4. Es ist grundsätzlich nicht ratsam, die Karten übermüdet oder gar unter Einfluss irgendwelcher Drogen zu befragen, weil das eine objektive Interpretation verhindert und den Geist in die Irre führen kann. Je mehr Ernsthaftigkeit und Nüchternheit bei der Befragung herrschen, desto tiefer können die getroffenen Aussagen gehen. Auch im Biergarten in fröhlicher Gesellschaft kann man durchaus hilfreiche Antworten auf brennende Fragen finden. Mit mehreren Zuhörern darum herum ist es aber nur bis zu einem bestimmten Grad möglich, in die Belange eines Fragenden einzudringen. Man entdeckt hingegen oft gute Lösungen auf spielerische Weise, wenn man ein Minimum an Konzentration mitbringt. Ist das nicht der Fall, hat man die Karten im besten Fall umsonst gelegt.

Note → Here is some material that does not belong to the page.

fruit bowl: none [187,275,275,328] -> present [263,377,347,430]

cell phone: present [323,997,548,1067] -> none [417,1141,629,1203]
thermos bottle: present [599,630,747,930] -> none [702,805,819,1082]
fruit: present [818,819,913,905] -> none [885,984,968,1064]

5. Besonders „in fröhlicher Runde“ ist man manchmal dazu geneigt, sich über nicht Anwesende auszulassen. Uns allen sind die vielen Schattierungen vom „über jemanden Reden“ oder liebevollen Scherzen bis hin zum unfreundlichen Tratsch bekannt. Solche Gespräche sind nicht immer zu vermeiden und oft tatsächlich belanglos. Manchmal führen sie jedoch dazu, dass wir die Karten über eine Person befragen. Auch in Beratungsgesprächen kommen zwangsläufig dritte Personen zur Sprache, die auf unser Leben einwirken, und über die wir uns mit Hilfe der Karten Klarheit verschaffen wollen. Solange wir uns dabei ausschließlich damit befassen, wie wir mit dem betreffenden Menschen umgehen, ihn oder sie besser verstehen oder unsere Beziehung zu ihm oder ihr gestalten können, ist das in Ordnung. Vor allem wenn wir tatsächlich auf die Antwort hören. Allerdings wird in meinen Augen dann eine Grenze überschritten, wenn man beginnt, das Leben einer Person auszuspionieren oder beeinflussen zu wollen, die nicht vor Ort ist und keine Ahnung von ihrem „Glück“ hat. Dies ist eine Indiskretion, die ich weder am Biergartentisch noch im Beratungsgespräch akzeptieren kann.

Dies nur einige Aspekte, auf die ich bei der Gestaltung eines Beratungsgesprächs genauso achte wie beim Kartenlegen in fröhlicher Gesellschaft. Mehr dazu kann man auch im Ehrenkodex des Tarot e.V. finden, dem ich angehöre (s. www.tarotverband.de). Wenn man sich der Verantwortung bewusst ist, die in jedem Umgang mit Tarot liegt, kann man an beinahe jedem Ort und unter fast allen Bedingungen nutzbringend Karten legen – sofern nur genug Licht vorhanden ist, um die Bilder zu erkennen. Gerade das ist ja das Schöne an Tarot.

Annegret Zimmer lebt und arbeitet in Halle/Saale und ist Gründungsmitglied des Tarot e.V. Erster Deutscher Tarotverband.